静かに暮らす二人の前を、さまざまな人々が行き過ぎる。
あるときは穏やかに、あるときは烈しく、あるときは浅ましく。
それを見送りながら、二人の中で何かが変わり始めていた。
そして―
「世界とか、救ってみたいと思わない?」。
そそのかすように囁く男が、二人に運命を連れてくる。
第10回電撃ゲーム小説大賞・大賞受賞作。圧倒的な筆力で贈るSFラブ・ファンタジー。
(「BOOK」データベースより)
【ここから感想です】
有川さんのデビュー作=第10回電撃大賞大賞受賞作品。
何がこうも序盤から読み手を惹き込ませるのだろう、というのが解らないまま引き込まれている逸品でした。
図書館戦争から入って、ほか有川さん作品を読破しているのですが、これまでずっと
「担当さんや編集さんとのタッグで有川さんが育んで来た作品たち」
と思っていたのですが、侮っていたというか見くびっていたというか、この人は最初からこうだったのか! と…。
コミカルで笑えるのが、この作品までの間に私が読んで来た有川さんの作品ですが、デビュー作の本作は、ガチンコでした。
笑えるとか楽しいとかエンターテイメントとかで惹き込まれていたのではない、と打ちのめされました。
解りやすいベタな設定と言われてしまえばそうなのかも知れませんが、「塩」と称されたソレが実際に存在するものなので、ものすごく、じわじわと来る恐怖感がありました。
ホラではないんですけれど;
焦点は相変わらず(?)、「何が正しく、何が正しくないのか」というところに着目してしまった私です。
嫌でも過去の自分を振り返らされますね。
疑うこともせずに己の正義を正義と言ってしまうことほど、害悪でうっとうしくて迷惑極まりないものか、と思わされる。
でもではじゃあ、何を物差しにすれば?
その答えは、ないのです。
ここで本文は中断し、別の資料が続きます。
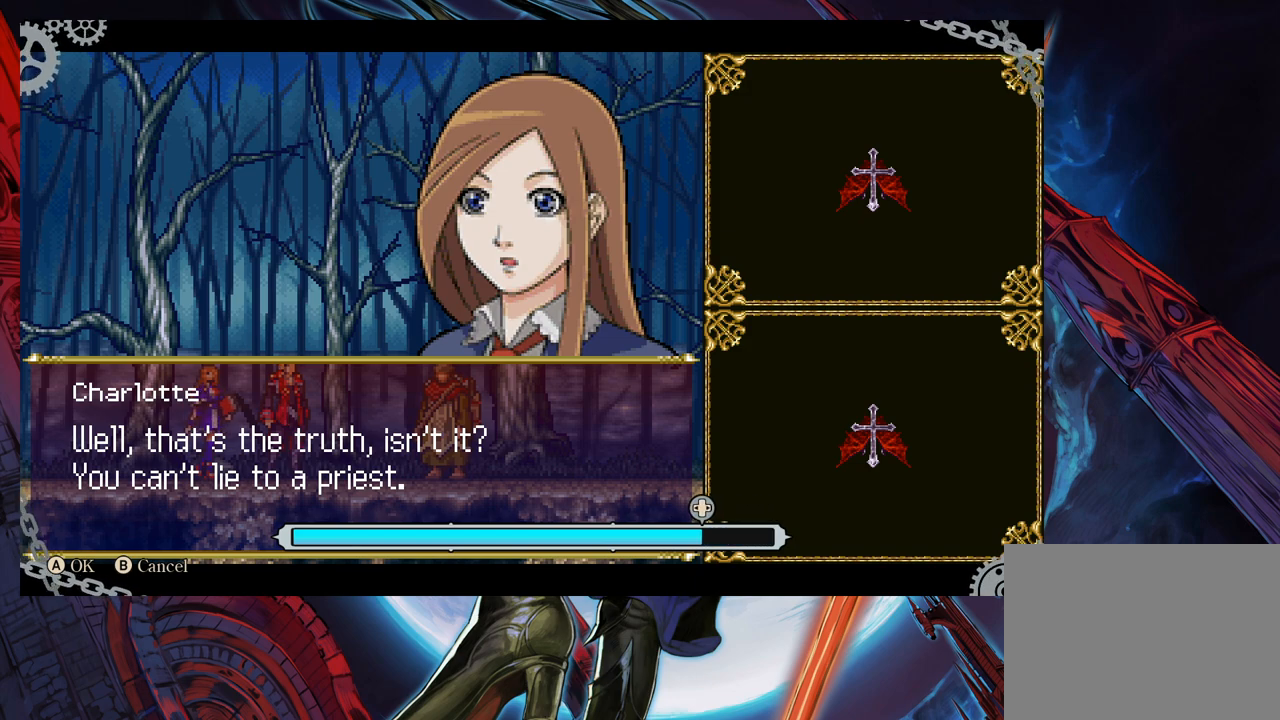
{"buttons": [], "left_stick": "center", "right_stick": "center", "events": [[433, "left_stick", "center"]]}
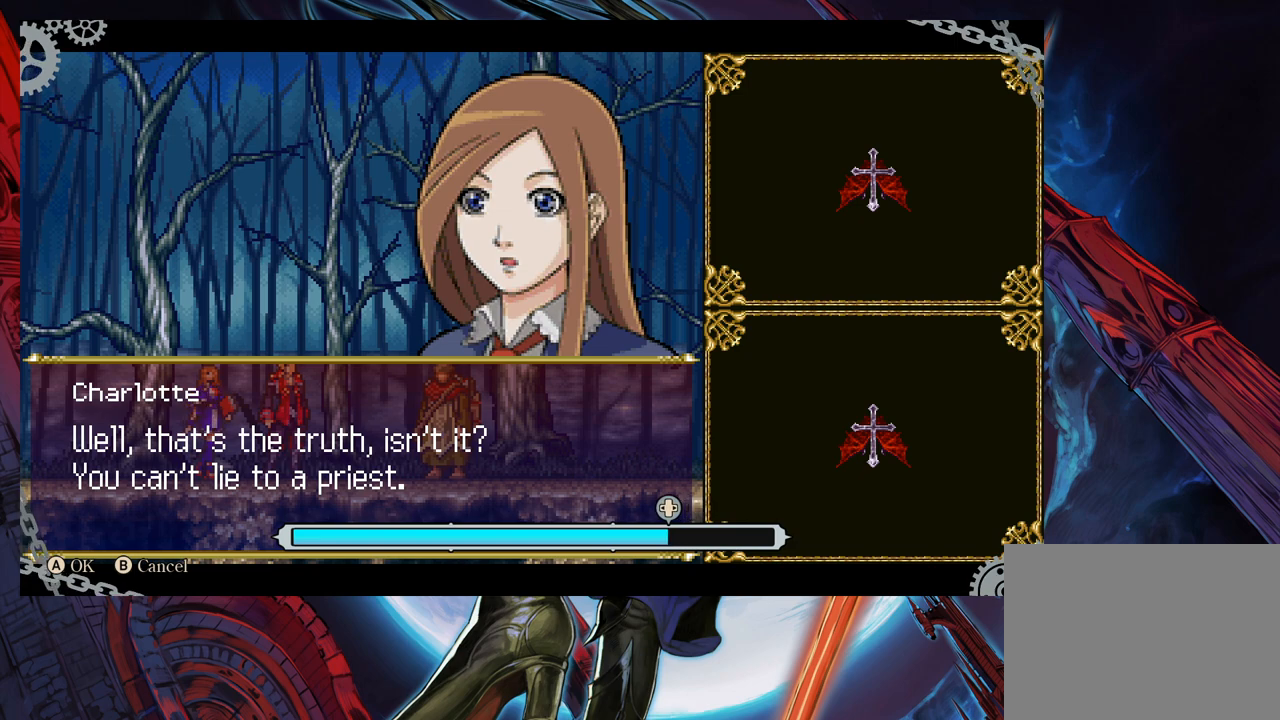
{"buttons": [], "left_stick": "left", "right_stick": "center", "events": [[33, "left_stick", "left"]]}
ない、というか
「己で決めろ。自分が決めろ」
そんな価値観の人が数多登場いたします。
フィクションの中に、現実味のある生々しい人間が多数存在するのです。
嫌でも我が身を省みさせられる。
そのとき、作中で「うゎぁ、こいつ嫌いだわ」と思った人物と自分が被ったときのへこみ具合は半端ではありません。
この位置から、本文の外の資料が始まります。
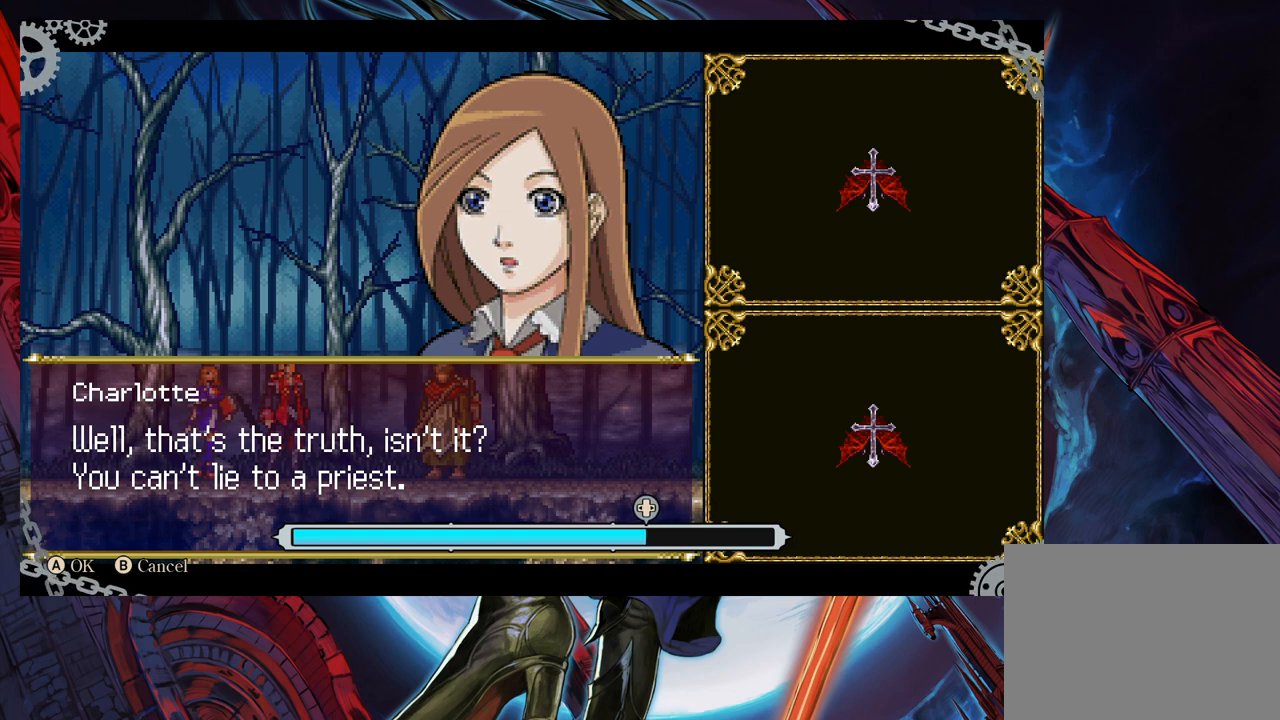
{"buttons": [], "left_stick": "left", "right_stick": "center", "events": []}
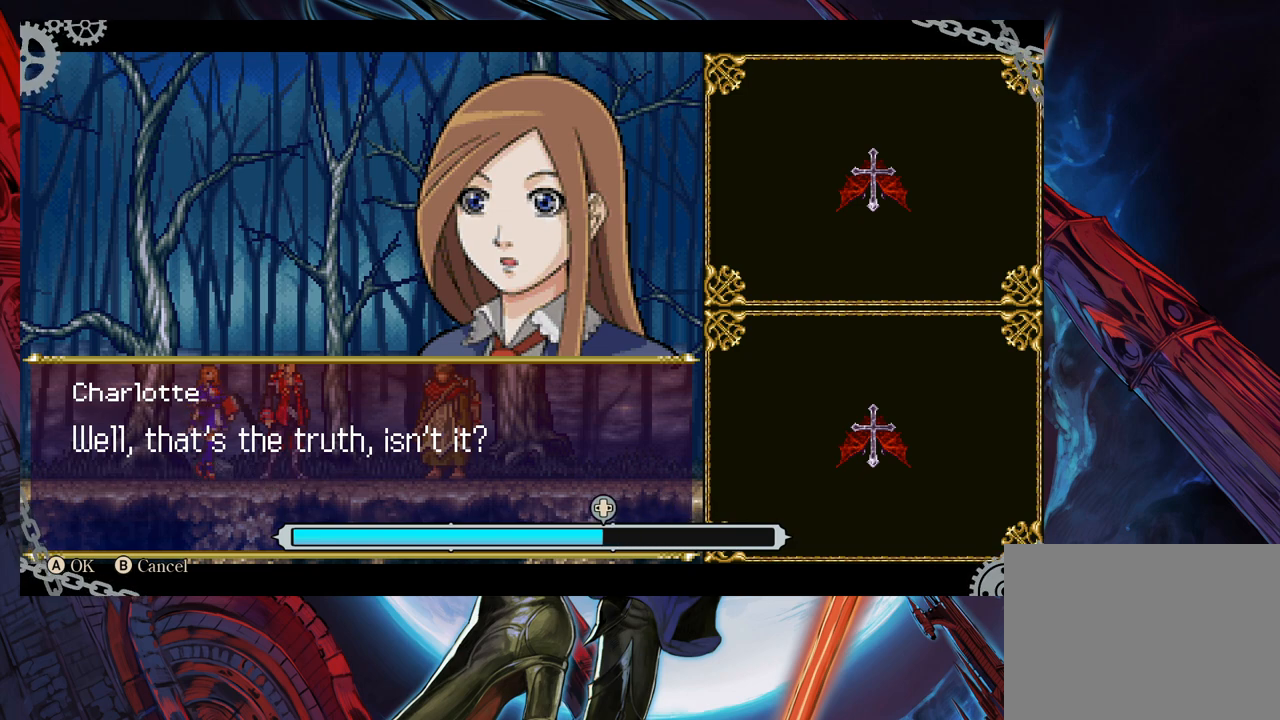
{"buttons": [], "left_stick": "center", "right_stick": "center", "events": [[33, "left_stick", "center"], [283, "left_stick", "right"], [367, "left_stick", "center"]]}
どこか今の世界を思わせる「極限状態」だとも感じさせられました。
平和だから、綺麗事を言えるけれど、これが崩壊したとき、じゃあ自分は秋庭さんになれるか、真奈であれるか、それとも遼一のような道を選ぶか。
トモヤは本当に「死んでもいい存在」だった?
じゃあ、真奈の隣人のオバハンはどうなの?
入江サンの冷徹さが、至極まっとうに見えたけれど、でもああはなりたくないような、でも自分がその身を置かざるを得なかったら、彼みたいな考え方が一番、楽。
…とか、どうしても昨年の震災が脳裏をよぎります。
あれも一種の「極限状態」。
幸い免れることの出来た自分は、妙な罪各館に囚われたり動揺したりしましたが、そんな過去の自分が、どうしてもこの作品に出て来た名もなきエキストラたちに見えて、ものすごく自己嫌悪してしまいました。
――と変な読み方をした1ターン目。
2ターン目では、やっぱり徹底的に調べ上げた上でのリアルかと見間違えさせるようなフィクションとか、設定とか、そしてやっぱりミリヲタ万歳(笑)、だとか、設定や世界観に惚れ惚れとし。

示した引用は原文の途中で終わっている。